ISSN: 0973-7510

E-ISSN: 2581-690X

Research Article | Open Access
Sidhartha Kumar Dash1,2, Jitendra Kumar Pandey1, Mrutyunjay Jena2
and Basanti Biswal1
1Laboratory of Biochemistry and Molecular Biology, School of Life Sciences, Sambalpur University, Jyotivihar – 768 019, Odisha, India.
2Algal Biotechnology and Molecular Systematic Laboratory, Department of Botany, Berhampur University, Bhanja Bihar – 760 007, Odisha, India.
J Pure Appl Microbiol. 2020;14(4):2467-2476 | Article Number: 6573
https://doi.org/10.22207/JPAM.14.4.24 | © The Author(s). 2020
Received: 05/08/2020 | Accepted: 02/12/2020 | Published: 16/12/2020
Abstract

Cyanobacteria, the major photosynthetic organisms, cover a large surface area of this planet. These organisms, being photosynthetic, have the capacity for sequestration of atmospheric carbon dioxide, a significant greenhouse gas that causes global warming. In this work, we have collected, developed pure culture, and identified 25 cyanobacterial species from semi arid agricultural rice fields of western Odisha with the high-temperature environmental setting.
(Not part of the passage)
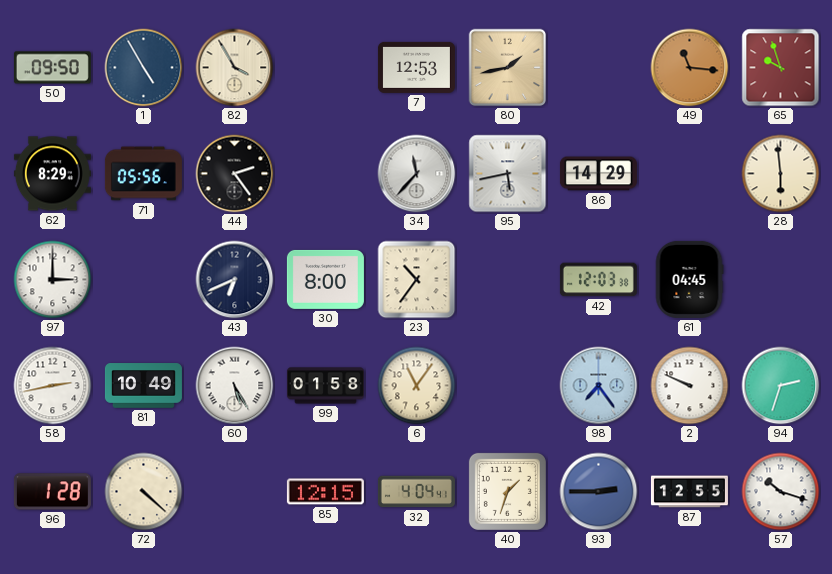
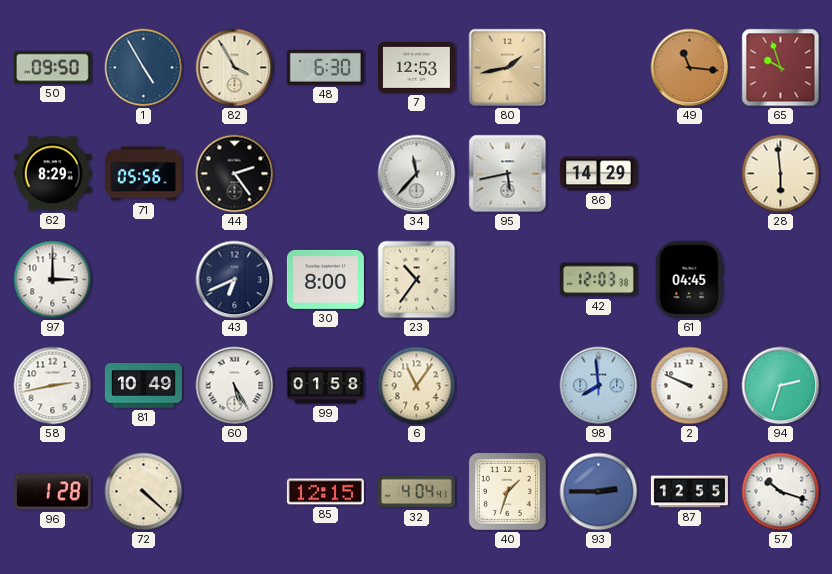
48: none -> 6:30
98: 7:24 -> 7:59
The purpose was to screen the cyanobacteria that can survive and grow at high temperatures with high photosynthetic efficiency. Cyanobacteria belong to genera Nostoc, Anabaena, Calothrix, and Hapalosiphon are observed to survive at 45°C. Among the cyanobacterial species, Anabaena iyengarii 17-SKD-2014 was found to exhibit higher growth, protein content, photosynthetic pigments, and photosynthetic O2 evolution at 45°C in comparison to other cyanobacterial isolates. Further, this cyanobacterium was grown at 50°C to analyze the cellular viability, and only up to ninth day incubated culture could recover from high-temperature stress after transferring to 25°C. Even though this indigenous cyanobacterial species failed to survive at 50°C in the laboratory conditions beyond a time limit, but this could be biotechnologically manipulated for effective carbon dioxide sequestration contributing to minimization of global warming.